Species of salamander

Pseudoeurycea ruficauda, also known as the orange-tailed agile salamander, is a species of salamander in the family Plethodontidae. It is endemic to the Sierra Mazateca, a part of Sierra Madre de Oaxaca of Mexico. The specific name ruficauda derives from the Latin words rufous (=reddish) and cauda (=tail) and refers to the reddish orange tail of this salamander. P. jaguar is its closest relative.

==Description==
Pseudoeurycea ruficauda can grow to 45 mm in snout–vent length (SVL). The tail is slightly shorter than SVL in most individuals. The head is relatively large with large, protruding eyes. The body is slender and the legs are long. The hands and feet are broadly spread and have long, separated digits. Dorsal coloration is orange-tan with coppery-gold highlights mixed with black. The dorsal stripe is irregular and sometimes interrupted; its color varies from tan-yellow to orange to reddish brown. The tail is orange with black spots and a vivid, red-orange to yellow-orange tip.
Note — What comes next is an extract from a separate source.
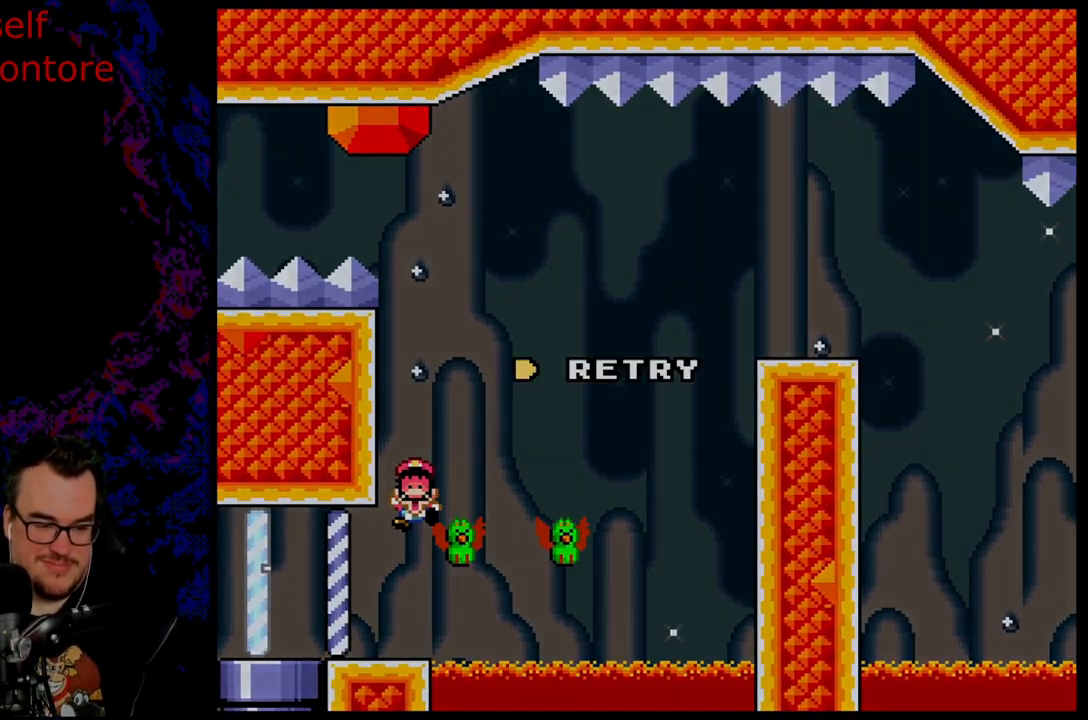
{"buttons": ["B"], "events": [[150, "DPAD_RIGHT", "up"], [167, "B", "up"], [250, "Y", "up"], [383, "B", "down"]]}
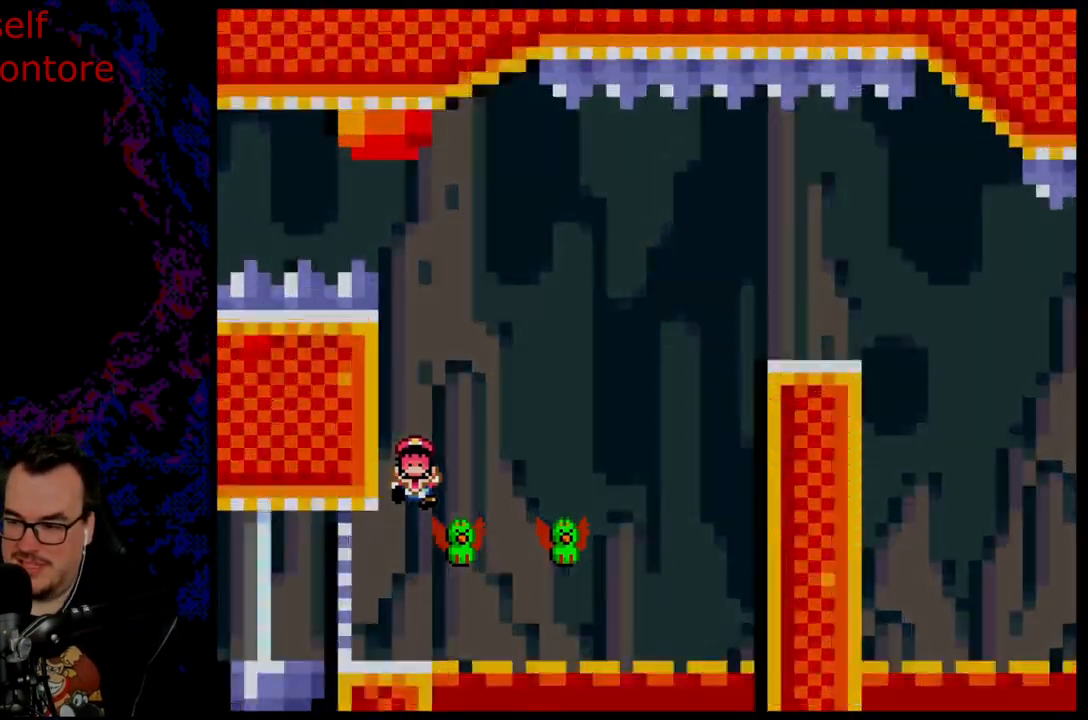
{"buttons": ["B"], "events": [[17, "B", "up"], [133, "B", "down"], [250, "B", "up"], [367, "B", "down"]]}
==Habitat and conservation==
Pseudoeurycea ruficauda occurs in moist, mixed pine and oak forest at elevations of 2235–2290 m above sea level. It is arboreal and can be found under the bark of logs, in epiphytes, and in stone crevices. Presumably, development is direct (i.e., there is no free-living larval stage).

Although common within its known range consisting of only two localities, the quantity and quality of its habitat are declining because of small-scale farming and wood extraction. It is not known to occur in any protected areas.